| LISTA DE TAREFAS |
a) Indique se cada afirmação está de acordo com o texto sobre soberania alimentar: (i) o conceito foi cunhado pela Via Campesina em 1996; (ii) a Cúpula Mundial da Alimentação daquele ano ocorreu em Genebra; (iii) a soberania alimentar busca uma abordagem mais centralizada para a produção e distribuição de alimentos. Responda sim ou não a cada uma, citando literalmente as palavras do texto que decidem a questão.
b) Reproduza sem nenhuma alteração o trecho do texto sobre soberania alimentar que vai de "A soberania alimentar também" até "alimentar para todos.".
c) Retome o texto sobre soberania alimentar a partir do ponto em que ele para, dando-lhe continuidade.

| TRECHO FORNECIDO |
=-=-=

Soberania alimentar se refere ao acesso a mercados, solo fértil, sementes de qualidade, água, tecnologias de cultivo e energia
Soberania alimentar é um conceito que defende o direito dos povos a decidir sobre seu próprio sistema alimentar. Isso desde a produção até o consumo, com base em suas necessidades, cultura e recursos locais. A ideia é que as comunidades tenham controle sobre a produção, distribuição e consumo de alimentos. Assim, sem depender de empresas transnacionais ou governos estrangeiros.
A soberania alimentar também envolve a garantia de:
- Condições justas de trabalho para os agricultores e trabalhadores rurais;
- Preservação ambiental — da biodiversidade e dos recursos naturais;
- Promoção da agricultura sustentável e da segurança alimentar para todos.
Segundo o Sistema Nacional de Segurança Alimentar e Nutricional (Sisan), a segurança alimentar “consiste na realização do direito de todos ao acesso regular e permanente a alimentos de qualidade em quantidade suficiente sem comprometer o acesso a outras necessidades essenciais tendo como base práticas alimentares promotoras“.
Crítica ao modelo agroindustrial
O conceito de soberania alimentar tem sido utilizado como uma crítica ao modelo agroindustrial dominante. Esse que muitas vezes coloca os interesses das grandes empresas acima dos interesses das comunidades locais e da sustentabilidade do meio ambiente.
Em vez disso, a soberania alimentar busca promover uma abordagem mais descentralizada e participativa para a produção e distribuição de alimentos. Desse modo, valorizando a diversidade cultural e ecológica.
Os defensores da soberania alimentar buscam promover o acesso popular a:
O tema está em voga porque o cenário econômico vigente compromete a soberania alimentar de alguns países. Uma vez que os submete aos interesses de agentes externos, subvertendo o uso da terra.
Esta passa a ser usada como geradora de commodities, até o seu esgotamento, e não como meio de produção de alimentos. Nesse sentido, alguns estudiosos do tema propõem que é necessário implementação da agroecologia como solução.
Quem cunhou o conceito de soberania alimentar?
O conceito de soberania alimentar foi cunhado pela organização não governamental Via Campesina em 1996, durante a Cúpula Mundial da Alimentação, realizada em Roma, Itália. A Via Campesina é uma aliança global de organizações de agricultores, trabalhadores rurais, pescadores e povos indígenas. Estes que lutam pelos direitos das comunidades rurais e pela agricultura sustentável.

=-=-=

Dados coletados:
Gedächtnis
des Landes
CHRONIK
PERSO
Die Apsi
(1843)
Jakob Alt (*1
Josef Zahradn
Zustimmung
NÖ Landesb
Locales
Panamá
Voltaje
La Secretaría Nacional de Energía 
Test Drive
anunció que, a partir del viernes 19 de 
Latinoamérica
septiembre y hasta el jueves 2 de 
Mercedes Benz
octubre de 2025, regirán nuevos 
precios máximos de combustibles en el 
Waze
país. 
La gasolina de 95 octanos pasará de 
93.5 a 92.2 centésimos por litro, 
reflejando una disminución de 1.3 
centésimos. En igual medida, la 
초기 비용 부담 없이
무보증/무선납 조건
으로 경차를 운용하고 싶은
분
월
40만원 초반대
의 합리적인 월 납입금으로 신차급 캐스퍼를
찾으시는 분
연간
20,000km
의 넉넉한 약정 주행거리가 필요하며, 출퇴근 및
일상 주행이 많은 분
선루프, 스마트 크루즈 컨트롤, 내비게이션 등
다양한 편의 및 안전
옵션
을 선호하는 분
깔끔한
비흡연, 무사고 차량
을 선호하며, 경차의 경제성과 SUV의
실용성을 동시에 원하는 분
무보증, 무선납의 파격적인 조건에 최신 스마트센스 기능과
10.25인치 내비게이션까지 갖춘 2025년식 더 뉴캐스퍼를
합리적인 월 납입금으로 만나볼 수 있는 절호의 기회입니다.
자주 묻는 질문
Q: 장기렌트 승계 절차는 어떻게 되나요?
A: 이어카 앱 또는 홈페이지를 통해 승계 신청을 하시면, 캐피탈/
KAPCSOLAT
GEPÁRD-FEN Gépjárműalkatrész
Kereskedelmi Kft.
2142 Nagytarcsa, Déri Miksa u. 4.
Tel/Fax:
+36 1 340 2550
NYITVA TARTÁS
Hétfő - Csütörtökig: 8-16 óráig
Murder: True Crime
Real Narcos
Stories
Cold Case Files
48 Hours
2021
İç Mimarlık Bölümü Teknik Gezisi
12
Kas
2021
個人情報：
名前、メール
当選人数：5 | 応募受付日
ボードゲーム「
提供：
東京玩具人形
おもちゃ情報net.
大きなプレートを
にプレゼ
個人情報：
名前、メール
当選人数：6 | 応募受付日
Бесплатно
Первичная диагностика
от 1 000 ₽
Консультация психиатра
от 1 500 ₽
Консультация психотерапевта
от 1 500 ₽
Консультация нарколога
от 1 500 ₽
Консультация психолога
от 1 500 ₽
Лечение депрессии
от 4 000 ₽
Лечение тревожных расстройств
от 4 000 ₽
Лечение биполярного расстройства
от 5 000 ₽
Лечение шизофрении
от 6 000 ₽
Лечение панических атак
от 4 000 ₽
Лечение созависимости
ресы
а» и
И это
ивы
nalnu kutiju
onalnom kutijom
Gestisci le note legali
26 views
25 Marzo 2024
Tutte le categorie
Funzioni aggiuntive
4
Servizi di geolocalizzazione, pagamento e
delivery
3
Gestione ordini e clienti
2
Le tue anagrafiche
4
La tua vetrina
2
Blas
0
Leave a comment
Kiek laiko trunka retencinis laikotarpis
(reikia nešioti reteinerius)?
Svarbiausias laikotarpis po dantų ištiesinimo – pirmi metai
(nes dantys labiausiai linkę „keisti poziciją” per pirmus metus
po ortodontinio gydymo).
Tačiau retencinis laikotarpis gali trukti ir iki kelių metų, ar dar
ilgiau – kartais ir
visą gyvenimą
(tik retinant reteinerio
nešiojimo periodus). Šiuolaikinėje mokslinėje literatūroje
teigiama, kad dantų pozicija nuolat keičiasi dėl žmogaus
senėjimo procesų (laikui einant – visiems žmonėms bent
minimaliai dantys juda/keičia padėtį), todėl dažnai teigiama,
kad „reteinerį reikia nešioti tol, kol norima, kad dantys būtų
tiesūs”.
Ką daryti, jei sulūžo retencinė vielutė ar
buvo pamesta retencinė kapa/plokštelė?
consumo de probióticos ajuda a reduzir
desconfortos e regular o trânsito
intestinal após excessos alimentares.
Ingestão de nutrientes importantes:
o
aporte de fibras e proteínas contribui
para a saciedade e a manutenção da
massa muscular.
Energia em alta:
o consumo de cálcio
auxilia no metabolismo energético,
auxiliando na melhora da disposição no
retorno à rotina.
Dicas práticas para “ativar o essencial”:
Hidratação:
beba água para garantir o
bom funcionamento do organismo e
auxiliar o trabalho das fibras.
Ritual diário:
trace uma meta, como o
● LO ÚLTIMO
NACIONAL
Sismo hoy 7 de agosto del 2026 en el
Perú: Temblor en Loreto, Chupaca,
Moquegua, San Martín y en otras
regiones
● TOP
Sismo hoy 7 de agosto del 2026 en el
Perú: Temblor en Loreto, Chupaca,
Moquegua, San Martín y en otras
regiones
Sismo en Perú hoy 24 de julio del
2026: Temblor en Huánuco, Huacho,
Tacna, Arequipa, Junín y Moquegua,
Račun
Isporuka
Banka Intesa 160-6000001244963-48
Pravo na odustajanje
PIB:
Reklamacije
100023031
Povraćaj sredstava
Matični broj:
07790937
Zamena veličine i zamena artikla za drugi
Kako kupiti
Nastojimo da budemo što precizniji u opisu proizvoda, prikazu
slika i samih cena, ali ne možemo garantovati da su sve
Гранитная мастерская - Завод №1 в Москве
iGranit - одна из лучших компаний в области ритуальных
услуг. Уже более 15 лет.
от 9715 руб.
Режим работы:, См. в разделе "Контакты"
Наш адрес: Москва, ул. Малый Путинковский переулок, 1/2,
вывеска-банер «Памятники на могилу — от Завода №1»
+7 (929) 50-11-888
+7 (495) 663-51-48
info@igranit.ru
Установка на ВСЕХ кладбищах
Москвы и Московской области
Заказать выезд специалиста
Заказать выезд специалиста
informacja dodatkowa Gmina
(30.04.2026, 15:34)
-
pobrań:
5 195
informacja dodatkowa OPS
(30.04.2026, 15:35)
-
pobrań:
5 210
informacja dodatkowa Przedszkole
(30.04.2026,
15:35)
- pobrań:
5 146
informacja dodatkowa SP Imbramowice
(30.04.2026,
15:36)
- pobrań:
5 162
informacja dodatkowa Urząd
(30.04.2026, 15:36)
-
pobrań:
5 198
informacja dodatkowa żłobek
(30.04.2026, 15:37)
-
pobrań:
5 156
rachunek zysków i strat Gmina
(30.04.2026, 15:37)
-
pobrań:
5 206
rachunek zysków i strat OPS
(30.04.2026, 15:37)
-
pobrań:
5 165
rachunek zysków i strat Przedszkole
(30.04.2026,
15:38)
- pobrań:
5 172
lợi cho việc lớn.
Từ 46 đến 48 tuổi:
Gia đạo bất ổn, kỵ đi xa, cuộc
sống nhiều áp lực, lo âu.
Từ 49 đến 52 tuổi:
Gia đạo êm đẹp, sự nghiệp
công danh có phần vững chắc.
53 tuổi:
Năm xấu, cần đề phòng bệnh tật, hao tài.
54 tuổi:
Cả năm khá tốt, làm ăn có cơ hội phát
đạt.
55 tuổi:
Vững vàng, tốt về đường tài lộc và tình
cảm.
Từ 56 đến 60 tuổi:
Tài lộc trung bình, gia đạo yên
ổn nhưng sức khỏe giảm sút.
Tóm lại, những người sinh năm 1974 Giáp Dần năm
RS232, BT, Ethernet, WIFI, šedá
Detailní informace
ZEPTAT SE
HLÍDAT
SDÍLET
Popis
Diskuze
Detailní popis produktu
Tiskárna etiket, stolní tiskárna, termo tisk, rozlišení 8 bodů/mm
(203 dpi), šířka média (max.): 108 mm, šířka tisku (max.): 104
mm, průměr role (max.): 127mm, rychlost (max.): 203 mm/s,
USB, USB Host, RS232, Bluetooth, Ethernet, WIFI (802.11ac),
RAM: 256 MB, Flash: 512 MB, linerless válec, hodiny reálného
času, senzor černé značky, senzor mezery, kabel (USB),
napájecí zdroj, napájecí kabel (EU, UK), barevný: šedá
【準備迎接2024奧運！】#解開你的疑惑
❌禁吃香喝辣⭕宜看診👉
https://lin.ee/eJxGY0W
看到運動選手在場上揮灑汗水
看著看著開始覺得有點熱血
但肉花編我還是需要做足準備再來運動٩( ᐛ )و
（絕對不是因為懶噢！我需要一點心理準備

=-=-=

| RESPOSTAS |
a)
(i) Sim: "foi cunhado pela organização não governamental Via Campesina em 1996".
(ii) Não: "realizada em Roma, Itália".
(iii) Não: "busca promover uma abordagem mais descentralizada e participativa para a produção e distribuição de alimentos".

b)
A soberania alimentar também envolve a garantia de:
- Condições justas de trabalho para os agricultores e trabalhadores rurais;
- Preservação ambiental — da biodiversidade e dos recursos naturais;
- Promoção da agricultura sustentável e da segurança alimentar para todos.

c)
Na ocasião, a Via Campesina apresentou a proposta de soberania alimentar como uma alternativa ao modelo agroindustrial dominante. Bem como às políticas neoliberais que estavam sendo promovidas por instituições internacionais, como o Banco Mundial e o Fundo Monetário Internacional. Desde então, o conceito de soberania alimentar tem ganhado reconhecimento e apoio de diversos movimentos sociais, organizações não governamentais e acadêmicos em todo o mundo.
Entretanto, a popularização do termo soberania alimentar só ocorreu, em 2001, durante o Fórum Mundial sobre Soberania Alimentar realizado em Cuba. O conceito é postulado como o direito de todos à aquisição de alimentos saudáveis, de forma regular e sustentável, pautado pela identidade cultural alimentar de seu próprio povo e região.
Qual é o principal problema da soberania alimentar?
As forças econômicas dominantes têm representado uma ameaça à manutenção da vida e à capacidade dos países em desenvolvimento produzirem seu próprio alimento. Por meio da produção agropecuária, essas forças econômicas estão exaurindo os recursos naturais da Terra, inviabilizando a soberania alimentar de diversas nações. E, em alguns casos, causando cada vez mais insegurança alimentar e danos ao direito à alimentação.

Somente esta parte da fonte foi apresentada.